MAHKEMESİ : Bulancak İcra Hukuk Mahkemesi
TARİHİ : 27/01/2014
NUMARASI : 2013/34-2014/9
Yukarıda tarih ve numarası yazılı mahkeme kararının müddeti içinde temyizen tetkiki borçlu tarafından istenmesi üzerine bu işle ilgili dosya mahallinden daireye gönderilmiş olup, dava dosyası için Tetkik Hakimi tarafından düzenlenen rapor dinlendikten ve dosya içerisindeki tüm belgeler okunup incelendikten sonra işin gereği görüşülüp düşünüldü :
Borçlu, icra mahkemesine yaptığı başvuruda; haciz konulan taşınmazın haline uygun mesken olduğunu ileri sürerek haczin kaldırılmasını istediği, mahkemece taşınmaz üzerinde ipotek tesis edildiği gerekçesiyle şikayetin reddine karar verildiği anlaşılmıştır.

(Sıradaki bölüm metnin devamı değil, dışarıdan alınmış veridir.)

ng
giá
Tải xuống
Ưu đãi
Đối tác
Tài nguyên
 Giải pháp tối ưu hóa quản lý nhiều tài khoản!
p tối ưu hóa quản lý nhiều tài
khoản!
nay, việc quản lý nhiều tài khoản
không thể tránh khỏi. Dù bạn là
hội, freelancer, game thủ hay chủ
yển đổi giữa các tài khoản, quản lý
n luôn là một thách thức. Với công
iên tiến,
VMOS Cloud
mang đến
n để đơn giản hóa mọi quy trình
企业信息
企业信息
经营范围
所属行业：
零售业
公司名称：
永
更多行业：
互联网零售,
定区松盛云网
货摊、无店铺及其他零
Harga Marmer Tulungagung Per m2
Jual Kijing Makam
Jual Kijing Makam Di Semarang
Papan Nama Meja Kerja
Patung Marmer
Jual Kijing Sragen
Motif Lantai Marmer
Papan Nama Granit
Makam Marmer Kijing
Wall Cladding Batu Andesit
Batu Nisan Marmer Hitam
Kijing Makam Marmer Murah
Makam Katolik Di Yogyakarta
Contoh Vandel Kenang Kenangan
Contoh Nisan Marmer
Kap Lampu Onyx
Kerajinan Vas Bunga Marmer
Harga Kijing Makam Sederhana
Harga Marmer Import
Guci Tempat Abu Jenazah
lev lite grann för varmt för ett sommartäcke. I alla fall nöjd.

Borçlunun daha önce ipotek ettiği taşınmazı hakkında sonradan haczedilmezlik şikayetinde bulunabilmesi için ipoteğin mesken kredisi, esnaf kredisi, zirai kredi gibi zorunlu olarak kurulmuş ipoteklerden olması gerekir. Zira zorunlu olarak kurulan ipoteğin meskeniyet şikayetine engel teşkil etmeyeceği ilkesi bu ipoteğin sosyal amaçlı olarak verilen kredinin teminatını oluşturmasından kaynaklanmaktadır. Bunun dışında, borçlunun serbest iradesi ile kurduğu ipotekler, adı geçenin daha sonra bu yerle ilgili olarak meskeniyet iddiasında bulunulmasını engeller. Ancak, haciz tarihinde ipotek konusu borcun ödenmiş olması halinde, ipotekle yükümlü bulunmayan taşınmaz hakkında meskeniyet şikayetinde bulunulabilir. Aksi takdirde, kurulan bir ipotek borcu ödenmiş olsa dahi, bundan sonraki tüm hacizler yönünden meskeniyet şikayetinin mümkün bulunmadığı gibi kabul edilemeyecek bir sonuç ortaya çıkar.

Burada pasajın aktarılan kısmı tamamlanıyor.